Its sounds like something my mum would do, it really does. I can see why you find it irritating though.
poppywearer thank you for that, I'm trying not to let it get to me yet, as I say I'm only 28 so plenty of time for it to happen however it ends up happening. But sometimes I do get frustrated
RyleDup maybe its just a mum thing and I am being too sensitive
its really difficult being the mum of someone who is trying to conceive.
firstly, this is their sex life, you don't want to be asking about it.
secondly, it might happen or it might not. if its your dearest darling baby who wants a baby of her own and it looks like its not going to happen, how does mother being miserable about it help? and if she is encouraging, she's taken to be desperate for grandchildren.
its that old saying again 'a mother's place is in the wrong' because there's no right place to put yourself.
Maybe she sees her little girl and worries about the disappointment for you and isn't trying to pressure you but going about it all wrong
Best of luck to you for getting pregnant soon.
Having had difficult relationships with both Mum and MIL, thought I'd chip in what helped me.
In the case of Mum, it started to help when I started to "call her out" like CaliforniaLeaving suggested. Throughout my teenage years I did it provocatively, so it only helped manage her ignorant tyranny to some degree. As an adult, the more I've called her out in a reasonable, non-threatening, genuinely discussive way, the better the results generally have been. I have tried to accept my Mum will never be completely free from her particular type of weirdness, but I have tried to be aware of her problems/craziness and to try and plan ahead. Nothing too major anymore, the last time was when early this year I found she had shredded all the communication I had with my 1st love (whom she hated because he was 'too charming and too beautiful to ever love me' -- another of her famous gaffes)...this was, I felt, an unintelligible intrusion and an unacceptable attempt to erase my past by erasing my personal documents that I would have benefitted from showing to my shrink (as the guy also became weird later without me never understanding why. Hold on, this amount of weirdos is a bit worrying, maybe I'm the weird one? LOL possible but I'd still never act immorally&illogically in these ways so IDK.)
With MIL whom I had to live with for a few years, things were much more difficult at first, but once I read books on psychology - esp.about narcissism and passive aggression I could realize that MIL has an undiagnosed personality disorder and that she wasn't out to get me -- nor out to get everyone (as I noticed she's even more of a pain in the bum to her own husband and daughter), until I realized that she just has a compulsion of trying to be superior in every situation, human interaction, context -- and she mostly does this by subtly pointing out how all the rest of us constantly fail and are not as perfect and selfless as her. :D Yes I can now see this with humour -- thank God for finding Psychology!
All the best to you and hope you succeed in having children soon. I'm sure you will, you are so very young.

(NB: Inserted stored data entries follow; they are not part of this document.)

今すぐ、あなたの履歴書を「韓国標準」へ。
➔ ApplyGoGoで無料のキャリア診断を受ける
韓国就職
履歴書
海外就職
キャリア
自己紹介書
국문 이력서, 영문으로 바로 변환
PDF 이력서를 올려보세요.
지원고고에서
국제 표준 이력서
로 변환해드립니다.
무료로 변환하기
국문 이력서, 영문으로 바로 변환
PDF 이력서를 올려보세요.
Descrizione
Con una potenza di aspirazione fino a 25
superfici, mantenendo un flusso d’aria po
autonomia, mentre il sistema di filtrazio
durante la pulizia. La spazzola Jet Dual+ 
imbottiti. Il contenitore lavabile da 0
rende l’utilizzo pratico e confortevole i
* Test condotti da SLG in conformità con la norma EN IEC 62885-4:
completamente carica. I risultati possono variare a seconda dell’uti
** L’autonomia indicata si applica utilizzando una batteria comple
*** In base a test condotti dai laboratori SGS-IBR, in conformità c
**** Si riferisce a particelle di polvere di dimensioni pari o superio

If I take your age and double it, rule of thumb that's round about your mothers age. Things were very different when she was young and in the workplace. Pregnancy for example didn't have rights to appointments, matenity leave, pay or job protection.
DIY or home improvements were quite a new thing and expensive, a new bathroom would be a years salary (on the assumption you re ripping the whole thing out rather than just replacing the suite) so I can see why she has the financial angle in her head.

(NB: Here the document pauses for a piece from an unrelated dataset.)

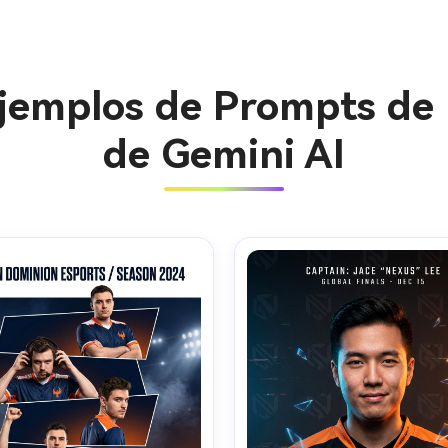
Ejemplos de Prompts de 
de Gemini AI
Crea imá
ilimitada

She's your mother. She worries.
Thak you for your replies. I think maybe if I call her out gently she'll realise. I have done this with her in the past and it has helped to smooth out our relationship so perhaps I should. It would probably be better than letting my irritation bubble along until it boils over.
Best of luck with your TTC OP
My mum was very odd about me having kids. She almost commiserated with me when i announced my first preg. With the 2nd she said 'Another one?'. And with the 3rd her first words were 'was it planned?' I was married with my own home and in my 20s for all 3.
I'm an only child. I wonder if it was jealousy. Although that doesnt explain the reaction to no.1.